*PROBLEM TO WORK ON*: This exercise calls for every line of the data below with the string "goal" in it.

*RECORDS SUPPLIED*:
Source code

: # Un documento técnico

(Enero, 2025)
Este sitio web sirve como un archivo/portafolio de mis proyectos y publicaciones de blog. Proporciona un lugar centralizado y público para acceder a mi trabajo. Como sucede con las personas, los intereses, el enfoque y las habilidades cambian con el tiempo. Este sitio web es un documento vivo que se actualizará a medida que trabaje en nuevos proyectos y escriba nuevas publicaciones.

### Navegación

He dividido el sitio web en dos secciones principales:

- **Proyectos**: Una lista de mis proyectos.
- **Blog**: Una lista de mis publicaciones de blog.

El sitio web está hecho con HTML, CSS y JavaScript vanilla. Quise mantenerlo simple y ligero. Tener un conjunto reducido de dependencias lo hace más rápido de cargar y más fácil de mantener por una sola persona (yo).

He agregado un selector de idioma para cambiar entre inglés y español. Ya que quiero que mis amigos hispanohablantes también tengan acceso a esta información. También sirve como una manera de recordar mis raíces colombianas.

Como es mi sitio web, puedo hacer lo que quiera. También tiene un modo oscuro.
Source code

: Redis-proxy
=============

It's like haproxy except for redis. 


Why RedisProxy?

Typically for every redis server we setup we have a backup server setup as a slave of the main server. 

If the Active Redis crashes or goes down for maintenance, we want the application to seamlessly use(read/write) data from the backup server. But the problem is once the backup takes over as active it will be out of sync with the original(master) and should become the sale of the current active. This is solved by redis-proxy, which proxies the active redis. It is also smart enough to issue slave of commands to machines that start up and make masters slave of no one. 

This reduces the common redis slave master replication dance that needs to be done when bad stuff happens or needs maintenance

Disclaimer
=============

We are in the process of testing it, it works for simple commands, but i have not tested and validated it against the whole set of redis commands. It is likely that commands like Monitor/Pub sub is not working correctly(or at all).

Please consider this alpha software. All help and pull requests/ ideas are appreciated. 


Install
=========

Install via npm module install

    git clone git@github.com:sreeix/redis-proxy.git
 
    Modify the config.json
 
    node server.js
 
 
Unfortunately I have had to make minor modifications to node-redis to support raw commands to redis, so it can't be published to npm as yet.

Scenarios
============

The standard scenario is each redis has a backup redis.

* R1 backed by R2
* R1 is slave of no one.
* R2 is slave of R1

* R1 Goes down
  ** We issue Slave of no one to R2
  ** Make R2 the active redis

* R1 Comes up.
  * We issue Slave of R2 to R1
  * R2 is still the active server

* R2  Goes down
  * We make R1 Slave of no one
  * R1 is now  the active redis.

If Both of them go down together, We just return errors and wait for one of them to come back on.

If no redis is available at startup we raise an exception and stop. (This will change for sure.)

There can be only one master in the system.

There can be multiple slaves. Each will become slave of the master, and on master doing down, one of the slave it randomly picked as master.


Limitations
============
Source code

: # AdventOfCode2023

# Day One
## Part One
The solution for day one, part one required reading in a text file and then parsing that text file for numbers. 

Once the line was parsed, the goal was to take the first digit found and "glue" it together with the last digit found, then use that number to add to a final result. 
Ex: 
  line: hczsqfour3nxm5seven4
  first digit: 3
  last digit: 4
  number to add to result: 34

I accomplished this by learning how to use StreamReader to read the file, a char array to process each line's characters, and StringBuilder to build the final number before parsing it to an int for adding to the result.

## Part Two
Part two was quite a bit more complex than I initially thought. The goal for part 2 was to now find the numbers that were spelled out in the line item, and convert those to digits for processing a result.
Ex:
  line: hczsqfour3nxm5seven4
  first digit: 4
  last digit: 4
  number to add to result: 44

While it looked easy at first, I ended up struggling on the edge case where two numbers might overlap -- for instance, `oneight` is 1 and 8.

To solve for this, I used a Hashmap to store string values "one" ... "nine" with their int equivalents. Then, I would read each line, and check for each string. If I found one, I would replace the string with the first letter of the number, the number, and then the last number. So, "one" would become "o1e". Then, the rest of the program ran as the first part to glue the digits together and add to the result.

*REPLY TO THE EXERCISE*:
Once the line was parsed, the goal was to take the first digit found and "glue" it together with the last digit found, then use that number to add to a final result. 
Part two was quite a bit more complex than I initially thought. The goal for part 2 was to now find the numbers that were spelled out in the line item, and convert those to digits for processing a result.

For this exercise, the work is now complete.